I am smiling from ear to ear at this outcome. In a few short years you can get a puppy to keep your dog company and you'll have a wealth of experience plus alot more spare time to train a puppy properly. It is win, win, win for everybody. Please post pics of your new dog who can be an honorary cockapoo.


----------



## Lolalou (Jan 9, 2016)

Rocky, our adopted lab x spaniel ?


----------



## suzy452 (Jan 4, 2016)

ahhhh a lovely choice


----------



## Datun Walnut (Oct 15, 2013)

Lolalou said:


> Rocky, our adopted lab x spaniel ?


 Oh Rocky, it looks as though you've fallen on your feet. What a great outcome.

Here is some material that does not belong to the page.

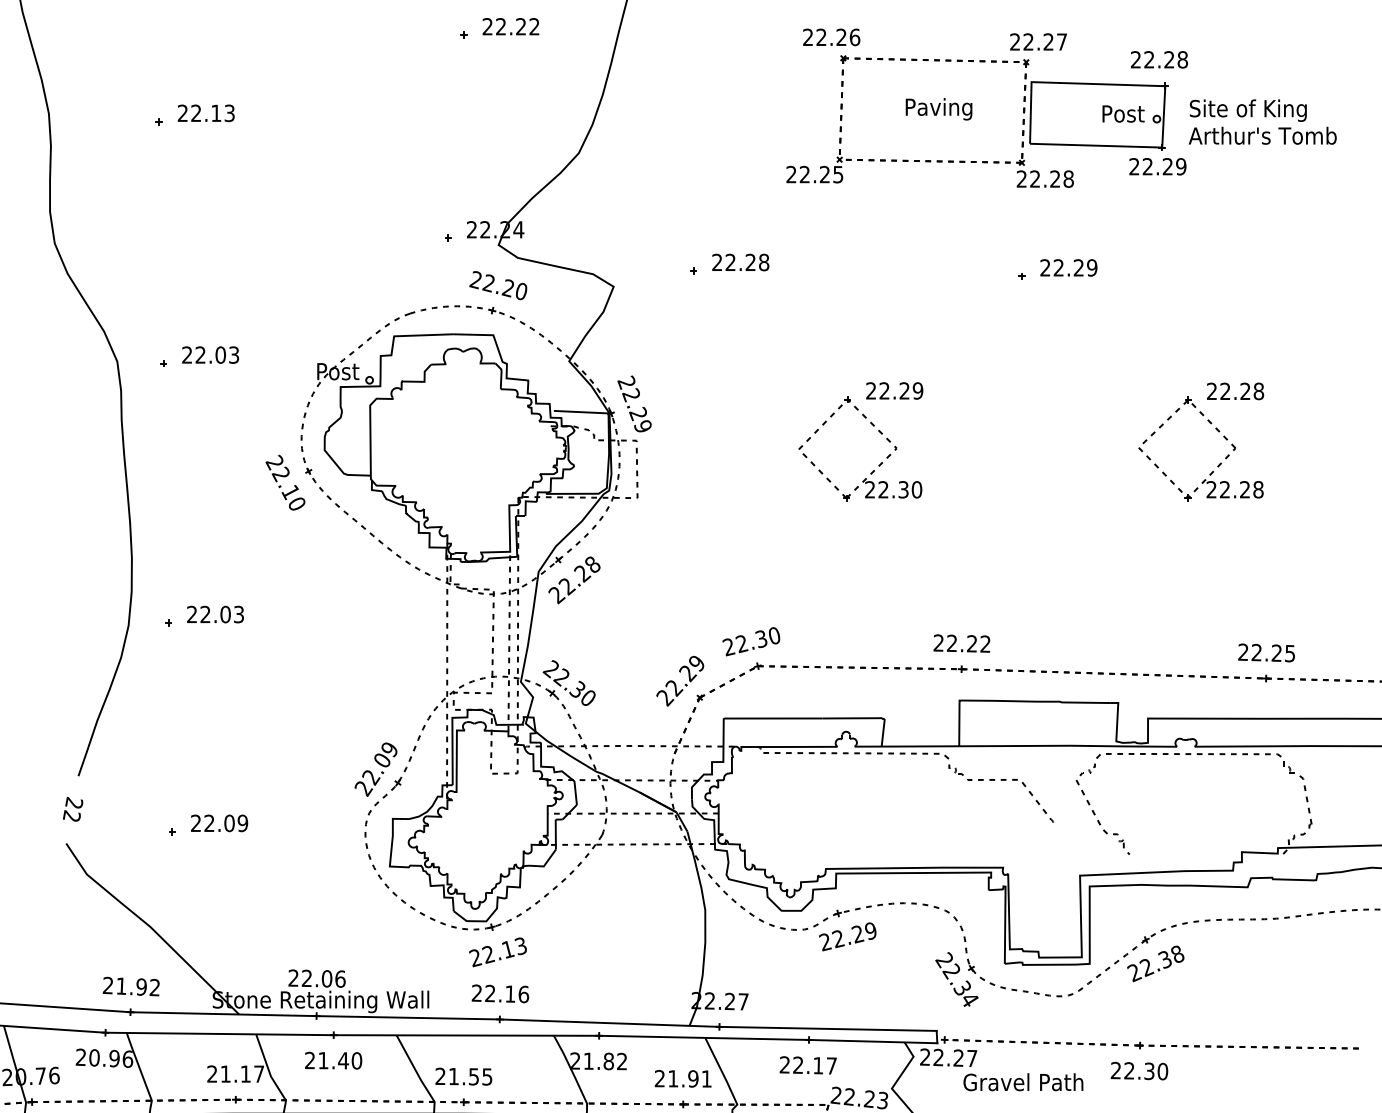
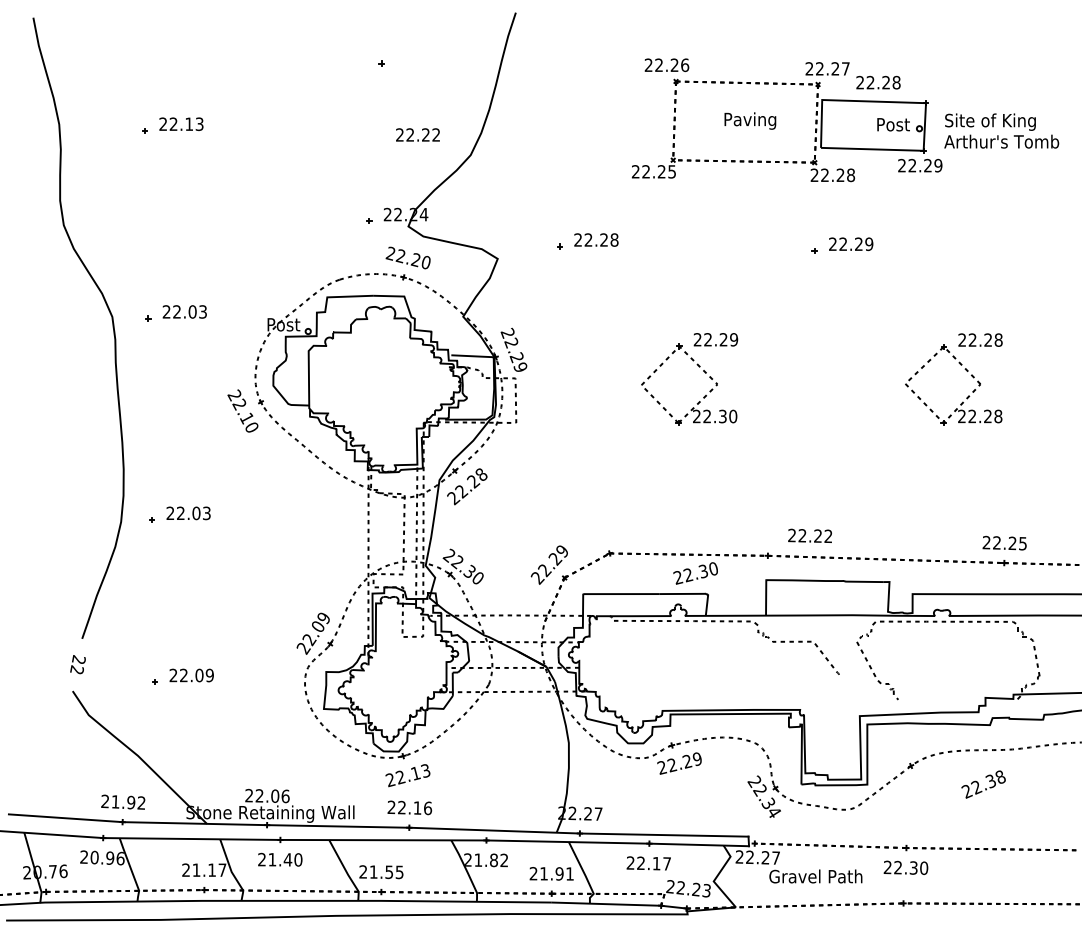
text: (510, 26) -> (417, 134), moved
text: (1159, 59) -> (878, 82), moved
text: (751, 641) -> (695, 573), moved
text: (961, 643) -> (809, 535), moved
text: (1155, 963) -> (983, 784), moved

He looks a happy boy


----------



## Marzi (Sep 17, 2012)

Welcome to Rocky


----------



## Cat 53 (Aug 26, 2012)

Perfect outcome. Well done you, utterly brilliant resolution.


----------



## DB1 (Jan 20, 2012)

looks sweet - and definitely a lot lower maintenance!!


----------



## MHDDOG2016 (Jan 2, 2016)

Congrats! Rocky is so handsome


----------



## 2ndhandgal (Aug 29, 2011)

A www lovely - I hope he settles in well


----------



## Nanci (Mar 1, 2012)

What a perfect decision! So very well done! Congratulations and Welcome Home Rocky!


----------



## SemperFi Teacher (Dec 24, 2015)

Congrats! Rocky is adorable.


----------



## RuthMill (Jun 30, 2012)

Lolalou said:


> Rocky, our adopted lab x spaniel ?


He's so lovely. I'm so pleased for you, but mostly pleased for him. He deserves the best.


----------



## Mazzapoo (Jul 28, 2013)

A great decision! :welcome: to honorary poo Rocky rockster


----------



## Paulrob2808 (Feb 2, 2016)

Hi, I'm going through the training stage now , you will spend a lot of time in the garden. I think is very in important that you crate train him/ her, reason being, he will need his own space to take himself too if he wants to get away from the everyone , it's important that you also teach you children that when he is gone off to his crate , they must leave him alone as this is his own person space. I have introduced two caine terriers as puppies when my children were young, in fact , the reason we got our first was because our youngest was nipped by a dog and was scared stiff of them, we thought that a growing up with a puppy would help her through her fears, it worked a treat . As for the crying , it's only short term. 
Not sure if this is an option, but could you find a breaded who would be prepared to hold on a few weeks and maybe carry out some training on your behalf . Or maybe there's someone on here close by who could help you.


----------



## Lolalou (Jan 9, 2016)

Rocky has settled in fantastically. We've had him 3 weeks and he is now a firm part of the family. My boy's love him and he is so affectionate, friendly and well behaved. Best descision ever xx


----------



## fairlie (Sep 7, 2013)

This is so brilliant, one of the best threads ever as far as I am concerned. I wish the mods would make it a sticky in fact. Please keep us updated about your beautiful boy. Rocky is so handsome, what would have possessed his first family to give him away? I'm so happy he landed in the clover with you.


----------



## MHDDOG2016 (Jan 2, 2016)

Lucky dog to have found your family (and I am sure you feel you are the lucky ones). He looks so happy!


----------



## Marzi (Sep 17, 2012)

Lovely pictures of Rocky - I'm so glad that you have opened your home and hearts to this boy - it looks as if he will repay you with every atom of his being! Well done you.


----------



## bearthecockapoo (Mar 17, 2015)

Yay! So glad for such a great outcome for you all!


----------



## Lolalou (Jan 9, 2016)

Rocky is originally from Cyprus. His family moved to singapore and couldn't afford to take him with them. The rescue centre i got him from work with the one in cyprus. Rocky is such a lovely friendly dog they new he'd be better homed in England with us dog loving brits. They don't look after their dogs as well over there. So he couldn't speak english on arrival lol. But can now sit, stay and come to his new english name


----------